Giwa's lawyer was also accused of prematurely accusing the government of Dele Giwa's murder thereby truncating the investigation into the case, Newswatch magazine in an edition of 18 November 1986, disowned Fawehimni.

The subsequent court cases instituted by Fawehinmi against the government to enable him try the case as a private prosecutor after the Director of Public Prosecution, Mrs. Eniola Fadayomi had refused to prosecute based on the evidence available were mostly unsuccessful. An excerpt of the judgement by the then Lagos State Chief Judge, Justice Candido Johnson reads thus "...Even if one considers the reasonableness of time, I would say that the incident that gave birth to the death of the late Dele Giwa is not only unique in its form but also complex and would require sufficient time to conduct detailed and balanced investigation, a report on which the appropriate authority would reasonably act. The timing here appears hasty and premature. It appears impulsive without giving reasonable time and chance for a detailed and balanced investigation into this sordid incident.
In the circumstances and having regard to the review made above, it is my ruling that this (ex-parte) application is misconceived and it is therefore dismissed. Leave to apply for mandamus is hereby refused."

Fawehinmi went on to the Supreme Court and got a favourable judgement which enabled him go back to the Lagos State High Court, this judgement also mandated the Justice Candido to recuse himself from the case and appoint another judge to hear the case. On 23 February 1988, Justice Longe ruled that the two security officers, Lt. Col Tunde Togun and Col. Haliru Akilu could not be tried for the murder of Dele Giwa. In his ruling Justice Longe averred among other things that,"...the attorney general did not oppose the objection raised by counsel to the 'accused' persons, Chief Rotimi Williams, on the ground that the information was filed by private prosecutor (Chief Gani Fawehinmi) when the information had not been completed and especially when the 'INFORMATION IMPLICATED ONE OF THE PROSECUTION WITNESSES'(Kayode Soyinka)...the proof of evidence before the Court was mere HEARSAY…. Based on the evidence available before the court, it will be an abuse of the process of court to call the two security chiefs for trial. The information is therefore quashed accordingly." Kayode Soyinka was represented in court by Kayode Sofola SAN, representing the chambers of Kehinde Sofola SAN, that succeeded to getting the court to rule as frivolous the reference to Soyinka being "implicated". The court also ordered that cost be paid Soyinka by the 'accused' persons.

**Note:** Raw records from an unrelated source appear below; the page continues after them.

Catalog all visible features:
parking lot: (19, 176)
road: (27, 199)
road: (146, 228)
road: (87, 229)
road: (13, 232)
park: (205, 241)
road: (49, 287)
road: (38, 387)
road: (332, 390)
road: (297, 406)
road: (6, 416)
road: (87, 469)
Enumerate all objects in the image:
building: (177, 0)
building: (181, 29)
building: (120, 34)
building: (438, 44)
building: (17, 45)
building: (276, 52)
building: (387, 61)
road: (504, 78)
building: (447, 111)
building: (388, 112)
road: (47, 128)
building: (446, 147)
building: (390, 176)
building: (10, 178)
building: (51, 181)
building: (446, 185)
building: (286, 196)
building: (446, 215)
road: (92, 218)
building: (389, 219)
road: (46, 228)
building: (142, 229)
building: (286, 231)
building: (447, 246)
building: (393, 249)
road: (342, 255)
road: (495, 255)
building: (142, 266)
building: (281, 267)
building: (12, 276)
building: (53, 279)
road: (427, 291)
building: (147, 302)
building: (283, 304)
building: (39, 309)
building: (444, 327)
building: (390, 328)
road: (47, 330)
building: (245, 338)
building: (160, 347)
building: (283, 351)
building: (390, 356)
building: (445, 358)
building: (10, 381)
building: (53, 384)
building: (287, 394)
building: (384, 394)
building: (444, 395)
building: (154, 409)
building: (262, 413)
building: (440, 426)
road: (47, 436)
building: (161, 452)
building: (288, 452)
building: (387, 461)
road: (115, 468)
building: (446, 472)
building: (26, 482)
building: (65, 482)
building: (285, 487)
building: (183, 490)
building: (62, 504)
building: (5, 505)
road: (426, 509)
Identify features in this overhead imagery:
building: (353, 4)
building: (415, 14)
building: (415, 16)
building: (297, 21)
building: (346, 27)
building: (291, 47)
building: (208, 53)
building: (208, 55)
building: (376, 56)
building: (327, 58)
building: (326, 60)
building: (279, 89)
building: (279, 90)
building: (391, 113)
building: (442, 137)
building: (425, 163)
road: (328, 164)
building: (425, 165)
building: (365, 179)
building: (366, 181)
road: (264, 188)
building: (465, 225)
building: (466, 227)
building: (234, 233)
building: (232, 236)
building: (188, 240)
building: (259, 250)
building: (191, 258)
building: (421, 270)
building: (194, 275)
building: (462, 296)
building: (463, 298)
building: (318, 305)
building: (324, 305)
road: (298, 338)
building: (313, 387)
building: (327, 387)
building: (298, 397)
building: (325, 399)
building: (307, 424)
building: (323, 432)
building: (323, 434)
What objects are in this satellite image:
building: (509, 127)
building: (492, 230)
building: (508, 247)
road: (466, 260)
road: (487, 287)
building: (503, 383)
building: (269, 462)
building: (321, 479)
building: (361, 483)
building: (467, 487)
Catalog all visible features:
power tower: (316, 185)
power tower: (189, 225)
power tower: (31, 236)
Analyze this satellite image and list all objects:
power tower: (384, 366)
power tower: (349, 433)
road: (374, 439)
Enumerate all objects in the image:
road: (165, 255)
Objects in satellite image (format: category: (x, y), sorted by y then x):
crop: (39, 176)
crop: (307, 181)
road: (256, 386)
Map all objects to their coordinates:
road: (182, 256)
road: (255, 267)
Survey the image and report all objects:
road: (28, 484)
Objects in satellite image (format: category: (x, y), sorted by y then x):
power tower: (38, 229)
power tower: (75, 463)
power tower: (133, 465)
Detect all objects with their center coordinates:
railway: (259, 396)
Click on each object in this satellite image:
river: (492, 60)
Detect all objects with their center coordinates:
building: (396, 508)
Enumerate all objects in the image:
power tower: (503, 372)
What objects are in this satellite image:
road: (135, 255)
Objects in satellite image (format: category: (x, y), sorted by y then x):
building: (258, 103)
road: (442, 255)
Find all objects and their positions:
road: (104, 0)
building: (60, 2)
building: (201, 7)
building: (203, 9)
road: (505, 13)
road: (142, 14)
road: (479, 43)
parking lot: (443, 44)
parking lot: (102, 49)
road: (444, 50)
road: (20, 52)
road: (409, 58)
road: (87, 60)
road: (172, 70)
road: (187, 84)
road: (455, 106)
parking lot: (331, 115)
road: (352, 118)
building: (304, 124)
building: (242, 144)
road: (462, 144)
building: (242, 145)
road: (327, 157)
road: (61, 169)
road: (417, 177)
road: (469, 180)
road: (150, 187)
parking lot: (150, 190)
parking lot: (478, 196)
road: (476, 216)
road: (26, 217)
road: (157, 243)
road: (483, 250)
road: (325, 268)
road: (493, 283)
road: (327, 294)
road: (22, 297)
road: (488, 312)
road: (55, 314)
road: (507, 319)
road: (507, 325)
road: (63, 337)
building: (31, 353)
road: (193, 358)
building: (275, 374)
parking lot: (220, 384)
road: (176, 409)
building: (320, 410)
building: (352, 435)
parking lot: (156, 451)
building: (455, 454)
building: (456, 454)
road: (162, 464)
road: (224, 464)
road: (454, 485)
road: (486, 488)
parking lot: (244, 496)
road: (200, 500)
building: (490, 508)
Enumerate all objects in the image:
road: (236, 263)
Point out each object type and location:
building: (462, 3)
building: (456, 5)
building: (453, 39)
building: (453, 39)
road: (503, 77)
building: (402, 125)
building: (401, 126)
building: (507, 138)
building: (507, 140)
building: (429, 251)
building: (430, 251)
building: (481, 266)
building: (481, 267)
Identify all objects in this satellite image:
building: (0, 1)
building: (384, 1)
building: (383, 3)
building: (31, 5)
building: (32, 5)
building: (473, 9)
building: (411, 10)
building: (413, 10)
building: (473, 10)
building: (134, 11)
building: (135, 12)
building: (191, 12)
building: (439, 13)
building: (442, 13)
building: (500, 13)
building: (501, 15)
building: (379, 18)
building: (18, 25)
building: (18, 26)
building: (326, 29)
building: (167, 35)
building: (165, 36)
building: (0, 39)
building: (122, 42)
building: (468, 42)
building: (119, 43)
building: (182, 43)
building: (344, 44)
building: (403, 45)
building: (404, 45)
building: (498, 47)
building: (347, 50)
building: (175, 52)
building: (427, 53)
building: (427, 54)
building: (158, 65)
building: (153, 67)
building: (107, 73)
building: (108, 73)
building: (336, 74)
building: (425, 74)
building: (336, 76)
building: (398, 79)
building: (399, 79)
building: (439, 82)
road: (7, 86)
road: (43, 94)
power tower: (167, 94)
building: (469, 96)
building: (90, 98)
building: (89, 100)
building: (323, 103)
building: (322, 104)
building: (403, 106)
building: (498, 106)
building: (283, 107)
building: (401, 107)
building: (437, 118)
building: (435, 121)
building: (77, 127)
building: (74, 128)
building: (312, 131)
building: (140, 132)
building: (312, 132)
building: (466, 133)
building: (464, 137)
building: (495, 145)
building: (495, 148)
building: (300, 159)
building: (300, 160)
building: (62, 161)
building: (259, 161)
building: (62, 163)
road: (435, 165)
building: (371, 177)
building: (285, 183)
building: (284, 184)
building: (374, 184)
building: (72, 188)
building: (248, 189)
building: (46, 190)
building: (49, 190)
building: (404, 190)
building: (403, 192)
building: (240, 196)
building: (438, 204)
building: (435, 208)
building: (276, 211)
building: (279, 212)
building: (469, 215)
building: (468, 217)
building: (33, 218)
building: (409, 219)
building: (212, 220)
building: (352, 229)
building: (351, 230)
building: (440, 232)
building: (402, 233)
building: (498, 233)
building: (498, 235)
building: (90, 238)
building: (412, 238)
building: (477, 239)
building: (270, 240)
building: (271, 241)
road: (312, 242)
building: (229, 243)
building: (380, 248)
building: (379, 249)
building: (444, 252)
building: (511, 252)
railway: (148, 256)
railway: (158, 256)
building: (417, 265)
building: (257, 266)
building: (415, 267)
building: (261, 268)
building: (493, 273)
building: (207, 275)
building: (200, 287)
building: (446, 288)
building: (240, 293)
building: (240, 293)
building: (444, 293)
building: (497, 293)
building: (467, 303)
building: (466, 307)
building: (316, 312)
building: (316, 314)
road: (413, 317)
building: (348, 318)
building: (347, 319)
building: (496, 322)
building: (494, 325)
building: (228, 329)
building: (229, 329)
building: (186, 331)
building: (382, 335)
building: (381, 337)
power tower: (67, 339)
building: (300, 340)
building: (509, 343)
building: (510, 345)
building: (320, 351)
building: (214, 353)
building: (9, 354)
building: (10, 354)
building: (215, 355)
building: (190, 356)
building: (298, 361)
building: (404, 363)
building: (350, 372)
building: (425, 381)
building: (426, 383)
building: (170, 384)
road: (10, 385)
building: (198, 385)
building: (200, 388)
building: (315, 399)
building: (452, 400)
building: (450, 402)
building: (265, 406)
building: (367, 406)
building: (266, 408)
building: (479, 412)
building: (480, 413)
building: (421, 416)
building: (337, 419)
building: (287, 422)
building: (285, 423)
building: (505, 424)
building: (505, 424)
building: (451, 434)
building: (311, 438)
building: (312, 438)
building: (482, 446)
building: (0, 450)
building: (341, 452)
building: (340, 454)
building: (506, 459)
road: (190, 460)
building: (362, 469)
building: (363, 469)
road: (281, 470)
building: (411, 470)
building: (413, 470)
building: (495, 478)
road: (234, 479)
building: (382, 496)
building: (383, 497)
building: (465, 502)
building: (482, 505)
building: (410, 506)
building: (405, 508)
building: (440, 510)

In 2001, General Ibrahim Babangida refused to testify before a national human rights commission about the Giwa murder. Babangida, Hakilu and Togun went to court and obtained an order restraining the commission from summoning them to appear before it. The chairman of the commission commented that the commission had the power to issue arrest warrants for the trio but decided against this "in the over-all interest of national reconciliation".

In 2008, the Nigerian government named a street in the federal capital, Abuja, after Giwa, as it had done for other activists, including Fela Anikulapo-Kuti and Ken Saro Wiwa.